Traditional security perimeters, like firewalls, static permissioning, and access checkpoints, were built for predictable human users. But AI agents are hardly your typical users, triggering actions across multiple applications in ways that no human could begin to comprehend, and no IAM system could predict. Because of this, security teams are realizing that static perimeters aren't enough, and that they should start pivoting toward behavior-based AI governance, where continuous monitoring and incident readiness matter more than the tools themselves.
Sai Santhosh Goud Bandari is a Generative AI Developer at TCS working on AI systems for banking client BMO. Bandari builds and secures LLM-powered applications and agentic workflows within heavily regulated banking and insurance environments, drawing on prior enterprise engineering experience at MetLife. In his daily work, he sees firsthand how underlying identity and access infrastructure often struggle to keep up with how enterprises actually want to automate their workflows. "AI security should be risk-based rather than convenience-based," Bandari says. "If a configuration change can reduce safety, it requires more documentation, more approvals, and more monitoring."
The chatbot ceiling and sandboxing the AI circus
Many enterprises are currently stuck in the "chatbot phase" of AI maturity, where an organization integrates AI into processes as a sort of handoff: get data from a customer or user and pass it to internal automation. As Bandari says, "Most of the people right now are depending upon the chatbots because we are not fully implementing end-to-end automation. Complete end-to-end automation was a little bit held back because of security." These organizations are eager for agentic workflows, but hesitate to grant AI more complete access to sensitive data because their internal controls were not designed for non-human entities. Because traditional IAM frameworks were originally built around static rules, IT leaders are finding they struggle to handle autonomous agents that act on behalf of users and consume identities at a scale human-centric architectures were never built to manage.
As experimentation accelerates, that identity gap often shows up first in fast-paced test environments. Developers looking for speed sometimes adjust optional configurations in a sandbox or local development environment. Shadow AI builds with relaxed guardrails often struggle when teams try to move them into production, creating heavy operational friction if those same patterns persist beyond testing. "There is an AI circus going on. Everyone wants to build a PoC, everyone wants to say they have AI," Bandari says. "But when it comes to deploying it securely in a regulated environment, the politics and the legacy mindsets take over. They build it in a sandbox with no controls, and then wonder why it can't go to production."
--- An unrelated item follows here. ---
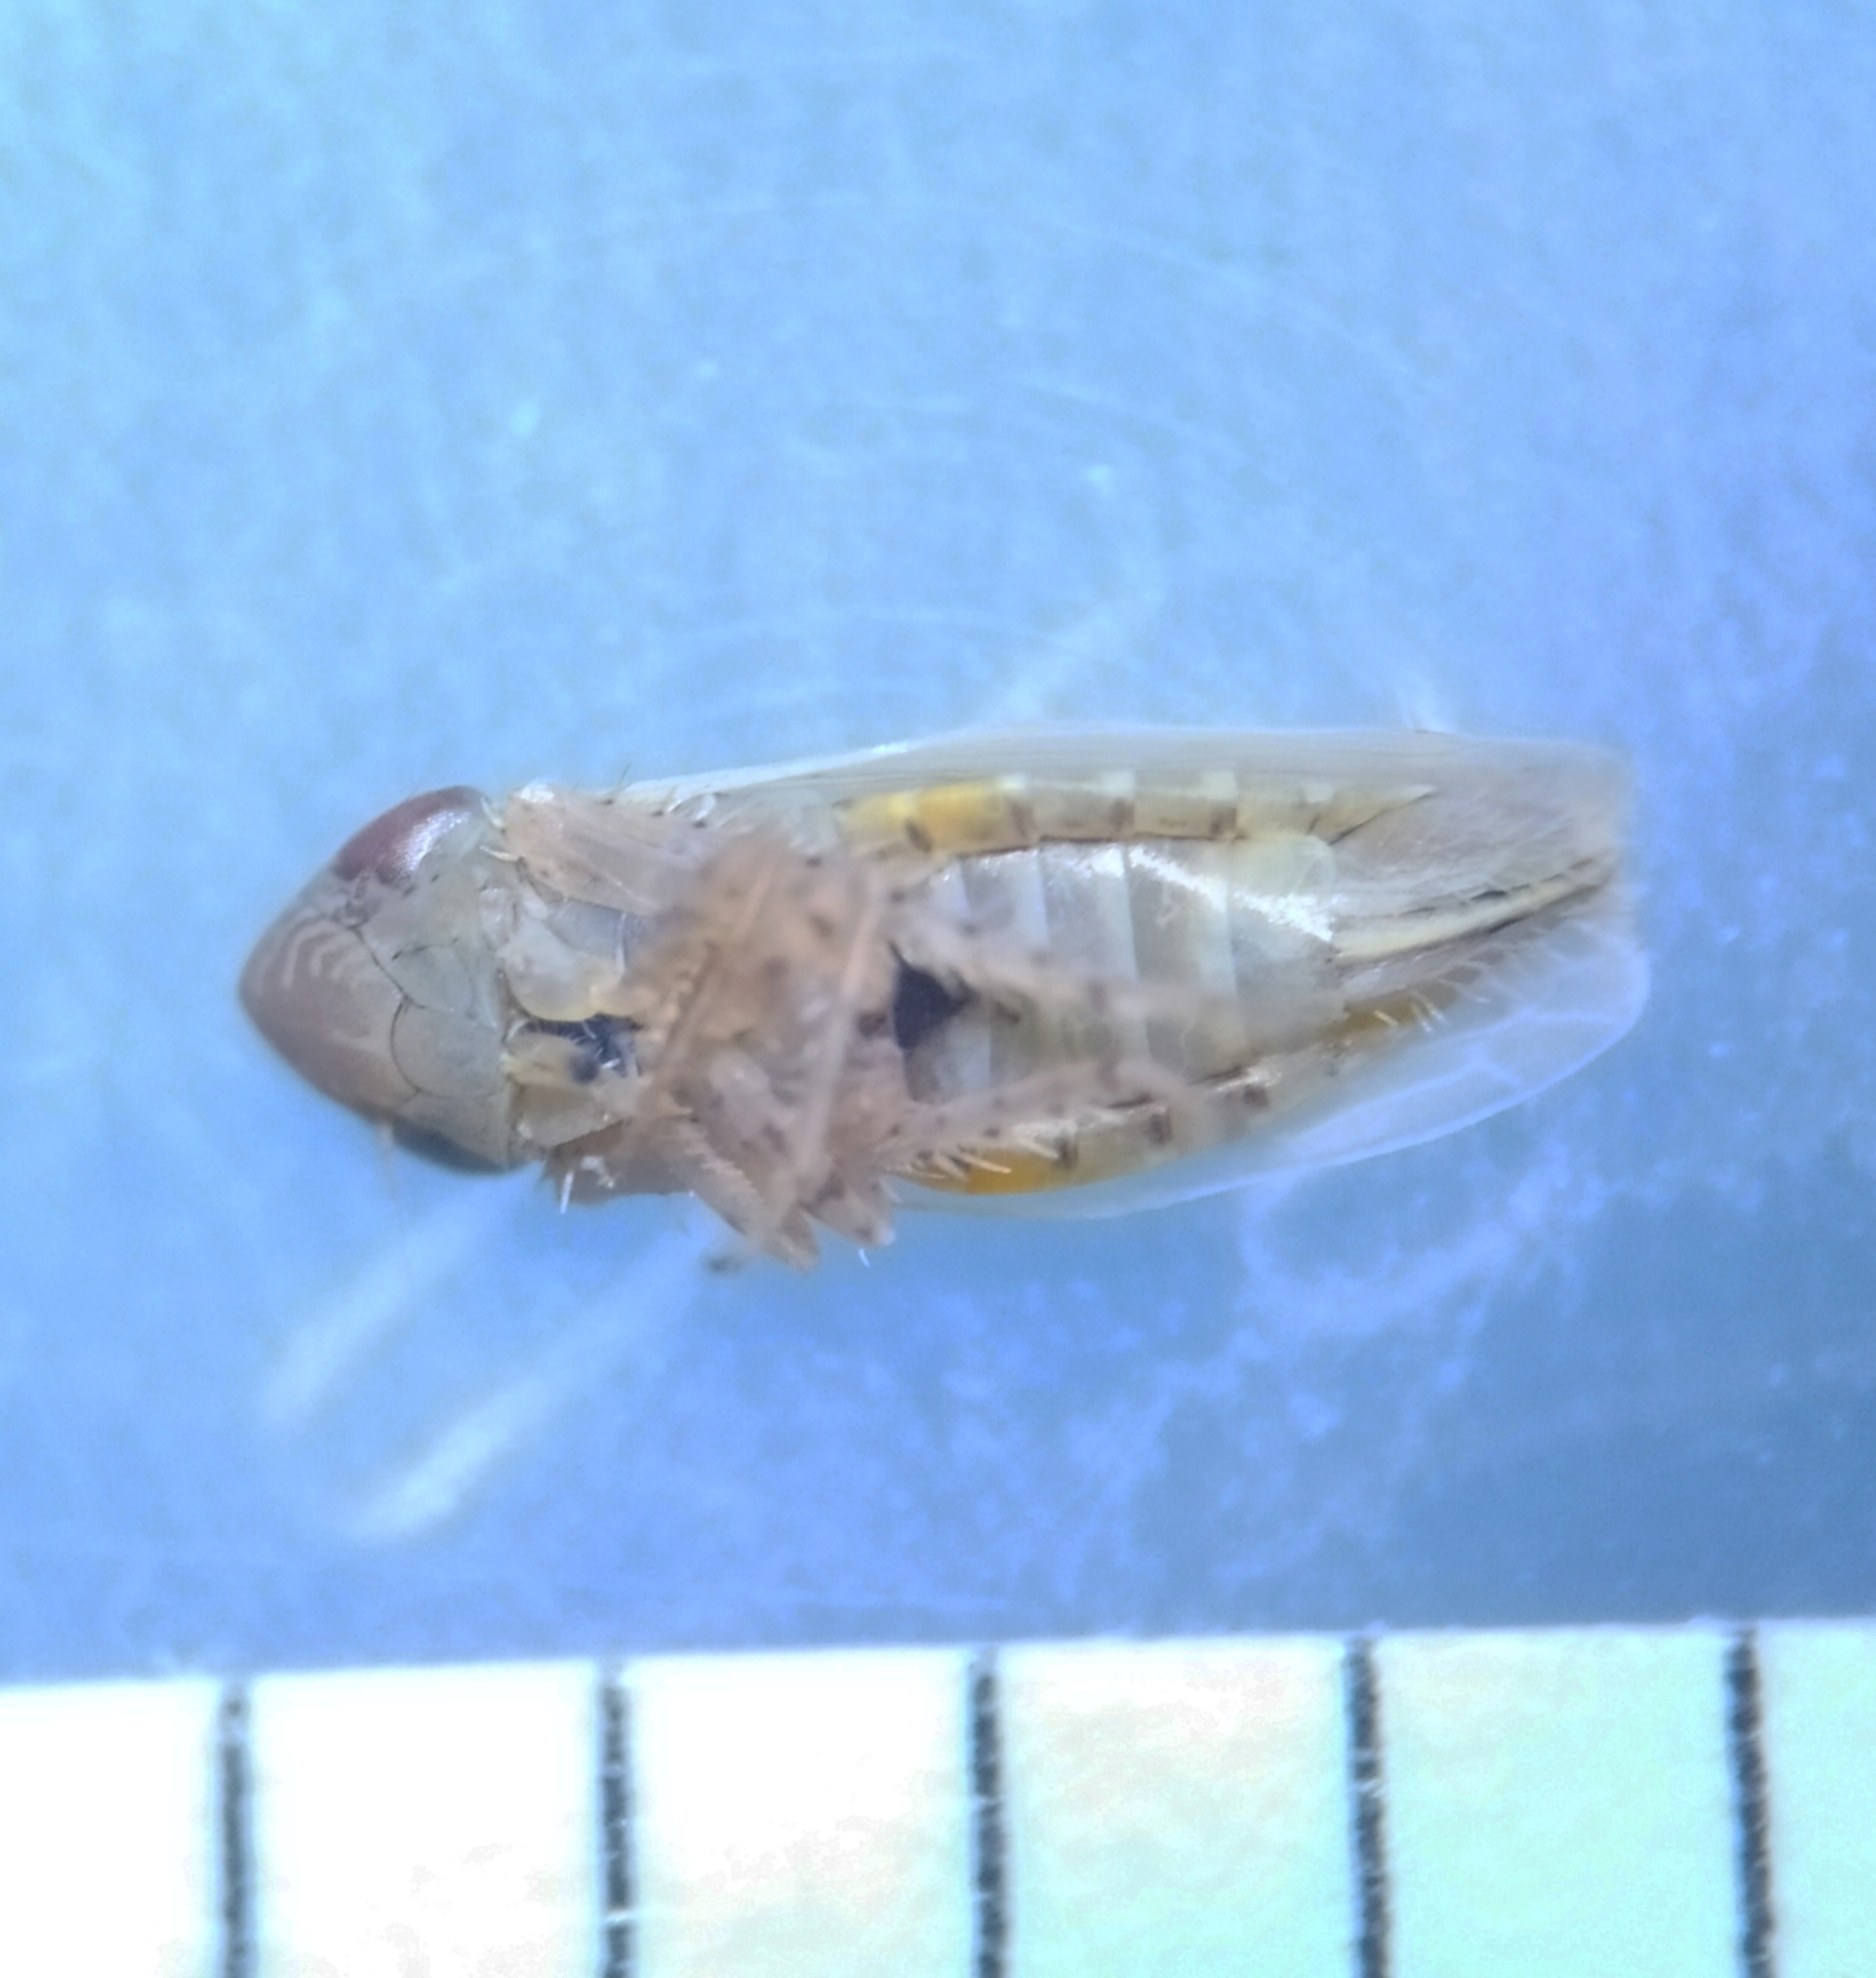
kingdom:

Classifying controls by risk and embedding security at design
To tame that sandbox chaos, Bandari advocates for a graduated, three-tier classification of security parameters: "critical," "mandatory," and "optional" controls. In regulated banking, high-priority controls require strict, sequential approval chains, often moving from a director to a team lead and finally to a principal architect, before any security-relevant change goes live. Mandatory controls can be adjusted selectively based on the environment, while optional controls may be tuned in lower-risk regions, such as SIT or staging, provided they remain within documented boundaries. On top of that, non-deterministic models are prompting many teams to adopt AI-native layers, such as strict prompt filtering and model output controls.
This risk-based posture is about enabling AI safely. Rather than relaxing controls indefinitely for speed, some organizations are exploring browser-based controls and integrations that give security teams granular visibility, enabling them to say "yes" to new use cases without losing track of where data goes. In highly regulated sectors like banking, "it works" isn't enough; the system must also be provably secure and auditable. Historically, security was introduced near the end of the delivery process, which often created bottlenecks and costly late-stage issues. For some organizations, moving to a DevSecOps model brings risk evaluation into the work much earlier, backed by rigorous policies, training, risk assessments, and regular audits. For Bandari, the lesson from working across regulated enterprises is that perimeter defense must give way to zero trust, continuous monitoring, and security embedded in the design phase, because security cannot be bolted onto an AI model after it is built.
Rethinking the workforce
Reaching that level of integration relies on a clear operational hierarchy: mitigation strategy first, then the people, then the progress. Preparing the workforce often means rethinking habits shaped by two decades of perimeter-focused IT. The steep learning curve of unlearning static defense is prompting enterprises to rethink how they staff their security operations, balancing seasoned operators with newer hires who are more familiar with AI-native tools. "Governance is really hard," Bandari notes. "That's the reason most of the companies are hiring freshers or undergrads because they can learn these new governance models faster than trying to retrain someone with 20 years of legacy IT experience."
Ultimately, aligning safe AI innovation with strict compliance standards requires a transition away from the perimeter. The pivot often requires greater reliance on centralized logging and real-time threat monitoring within SIEM platforms, as well as dedicated incident-readiness and spontaneous-response protocols. By combining modern identity systems with adaptive governance and people, enterprises can replace static rules with the operational foundation needed for truly agentic automation. As Bandari puts it, "Security is completely moving from the purity of static control to the dynamic model and behavior of an AI agent. Static control is not enough for long-term success. And it looks like governance jobs and security jobs will be in high demand, even compared to development jobs."